When Castle Hall first saw an ESG Rating Report on a public company a few years ago, we were impressed by the precision of the work from the rating provider. The company under review received "53%" for their governance practices (nothing about 'E' or 'S' mind you) as an "average performer" with a "neutral" outlook. Of course, it is now clear that the precision of a 53% rating (definitely not 52% or 54%) is illusory, with different rating firms producing materially different results dependent on their methodology and approach. Which is driving calls for more accountability - and regulation of rating providers.
Earlier this year, the European Securities and Markets Association (ESMA) has called on to the EU Commission to legislate on ESG ratings, joining its voice to those of the Dutch and French financial regulators. In his letter to the European Commission, ESMA’s chair Steven Maijoor emphasized the “need to match the growth in demand for [ESG] products with appropriate regulatory requirements to ensure their quality and reliability.”
ESMA's recommendation comes as investors are struggling with the use of ESG ratings. ESG ratings providers use different proprietary methodologies to assess companies’ sustainability, thus creating confusion for their users. As there is no regulated standard to evaluate the environment, social and governance performance of a firm, there is substantial disagreement between ESG ratings providers. As per MIT Sloan School of Management research, divergence of ESG scores is mainly driven by differences in the measurement of the same indicator and the various scope used by ratings providers. Moreover, investors are concerned by the inaccuracies and the use of old or backwards-looking data to feed ESG scores, according to SustainAbility’s Rate the Raters 2020 report. The same report also highlighted the challenge of condensing all material environmental, social and governance issues into a single "score". (We would actually say that it's pretty much impossible.)
Castle Hall’s own dataset, gathered from our ESG Diligence platform, evidences the struggles asset managers deal with when it comes to ESG Data:
The problem doesn’t stop here. Issues encountered in the development of ESG scores do translate into real-world impacts. According to research published by Scientific Beta, investors relying on average ESG scores to optimize their portfolio will potentially exacerbate estimations errors, replicating the biases underlying those scores. Moreover, “packaged” ratings likely do not help research analysts understand the risks and opportunities behind business practices, thus limiting true price discovery and claims of ESG outperformance.

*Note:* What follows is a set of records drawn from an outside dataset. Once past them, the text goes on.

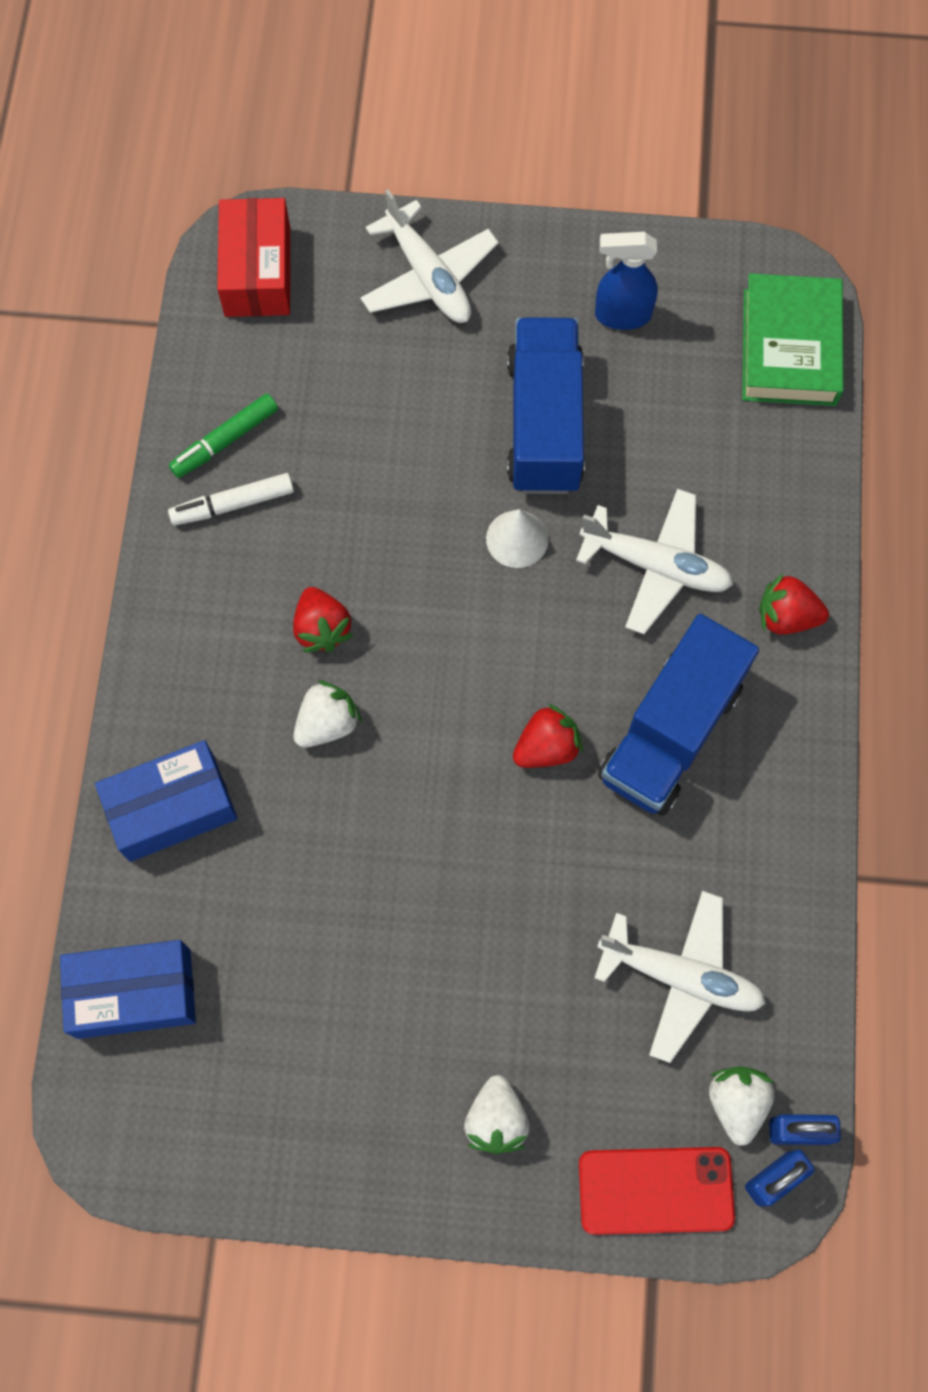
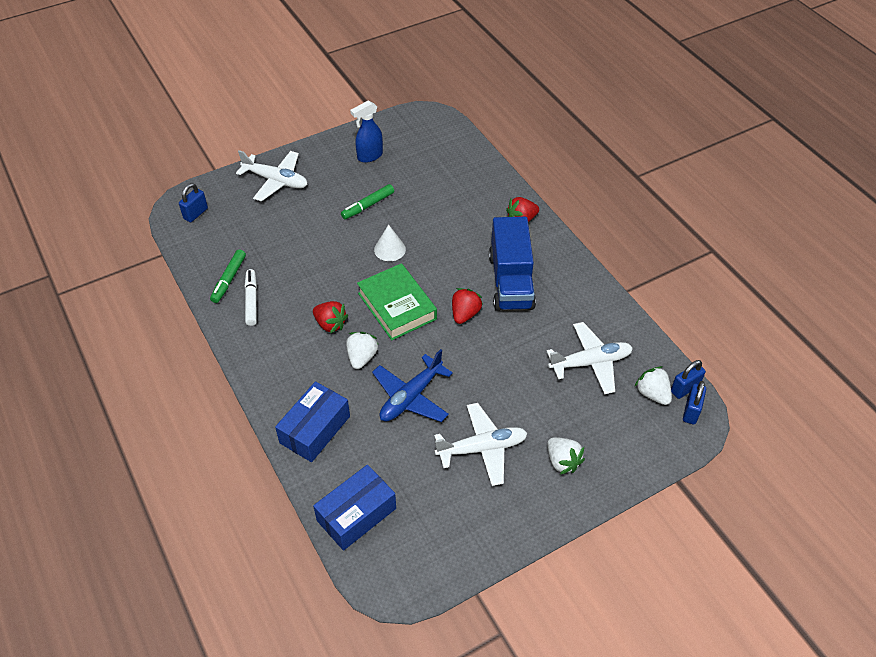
camera: 35 degrees left, 20 degrees down
white marker [168,473,294,526] -> white marker turned 135 degrees clockwise [245,269,257,326]
red box [217,198,290,317] -> blue padlock [179,183,208,222]
blue truck [507,317,585,494] -> green marker [341,184,394,219]
white plane [576,489,733,634] -> white plane moved to [434,403,528,486]
red phone [579,1147,735,1235] -> none
green book [742,273,844,406] -> green book moved to [357,263,437,340]
none -> blue plane [372,349,453,422]

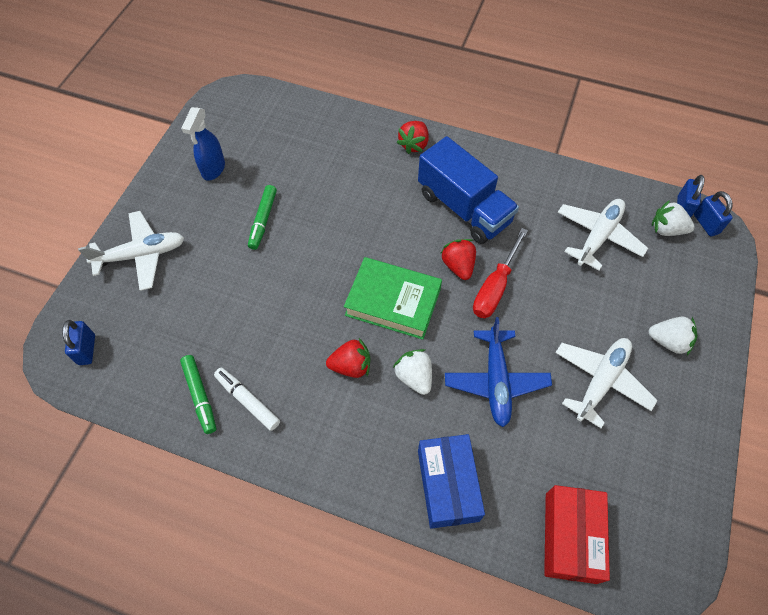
camera: 40 degrees left, 10 degrees up
blue box [313,465,396,551] -> red box [544,485,610,584]
white cone [374,224,406,261] -> none
none -> red screwdriver [473,228,528,318]

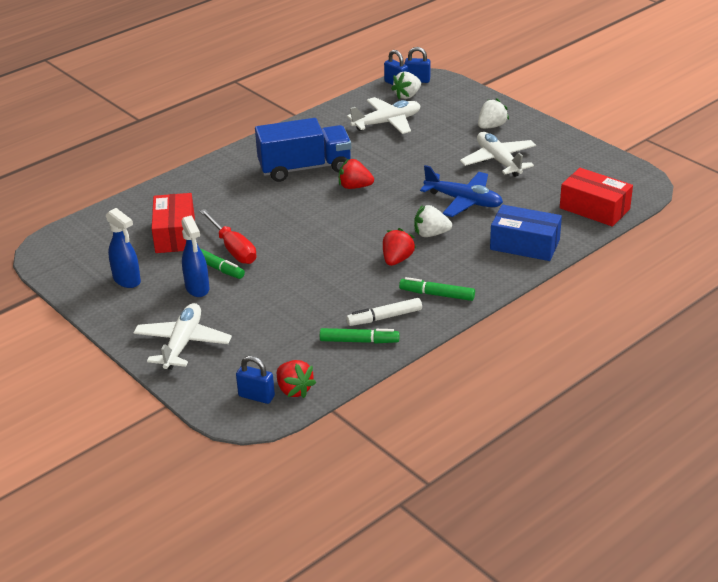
camera: 60 degrees left, 25 degrees down
green book [344,257,442,340] -> none
red strawberry [397,121,429,154] -> red strawberry moved to [277,360,316,398]
red screwdriver [473,228,528,318] -> red screwdriver moved to [200,209,257,264]
white plane [557,199,648,270] -> white plane turned 90 degrees clockwise [347,97,421,134]
none -> red box [152,193,195,253]
none -> blue spray bottle [181,215,210,297]
none -> green marker [399,277,475,301]

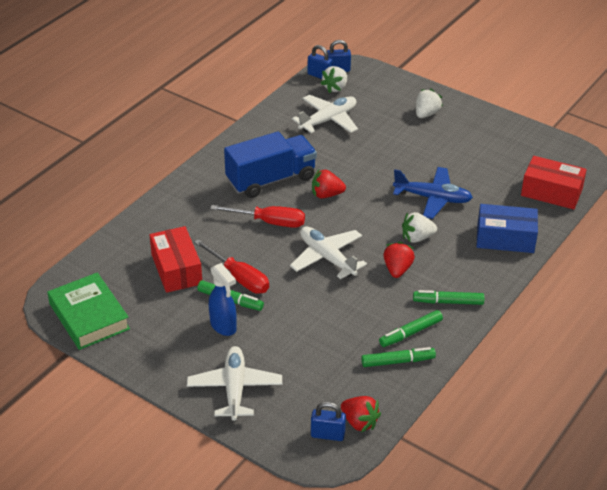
camera: 15 degrees left, 5 degrees up
blue spray bottle [106,208,141,288] -> none
white marker [346,298,422,326] -> green marker [379,310,443,347]
white plane [460,132,536,177] -> white plane moved to [290,226,367,279]
none -> green book [47,272,130,350]
none -> red screwdriver [210,205,305,228]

And companies are aware of these flaws. Tobacco firms, per example, have relied on superior environmental performance or transparent ESG disclosures to boost their score. While again, environmental leadership of such companies is arguable –thinking about released smoke, chemicals and cigarette stubs here - British American Tobacco was included in the Dow Jones Sustainability Indices, which includes the best sustainability performers globally, for the 19th consecutive year in 2020.
Which brings us down to this point: what should ESG ratings providers assess? Is it the responsible business practices of the company, or the sustainability of its business model and its real-world outcomes? Raters that evaluate the broader, systemic impacts of companies will inevitably be led to the challenging question: does this company need to exist?
On the other hand, they also have to answer investors’ expectations. Do their clients simply want a good-looking score (hello virtue signalling), or do they want to truly align their investments with true sustainability objectives? According to KBRA’s CEO Jim Nadler, “investors don’t want ratings agencies or companies to make value judgements, like gun companies are bad. They want us to say this gun company is rated BB.” In other words, some investors might only want to tick the “ESG” box without having to undertake the work that goes behind it, or face the rapidly evolving challenges of building a truly sustainable portfolio. However, it seems that attitudes are changing within the industry. As per Rate the Raters 2020 report, investors’ ESG concerns range from companies’ management of ESG issues to whether the business model is hurtful or beneficial to society.
As we look forward, Castle Hall's ESG Diligence has identified best practices from asset managers in dealing with those ESG scores. When considering the Responsible Investment Strategy of managers subject to due diligence, our diligence suggests that asset managers can source inputs from multiple ESG ratings providers - rather than simply consuming one single "score" for each portfolio company from one source. Then, thoughtful review of the quality of the data provided, building an understanding of the strengths and weaknesses of each providers' model and coverage, creates a deeper understanding of the ESG risks their asset are exposed to. Indeed, understanding the methodology behind the score, and assessing it in relation with their firm’s sustainability objectives, allows for less greenwashing. We have also seen managers only requesting raw data from providers to incorporate into their own scoring methodology. This allows more tailored assessment of the sustainability performance of the companies themselves, avoiding the biases which can be present in the rating providers' ready made calculations.
Only investors and managers that reach this level of detail and understanding of ESG ratings will be able to truly evaluate the ESG profile of current and potential investments. There isn't a simple answer to a complex question - so let's move beyond "this company scores 53%".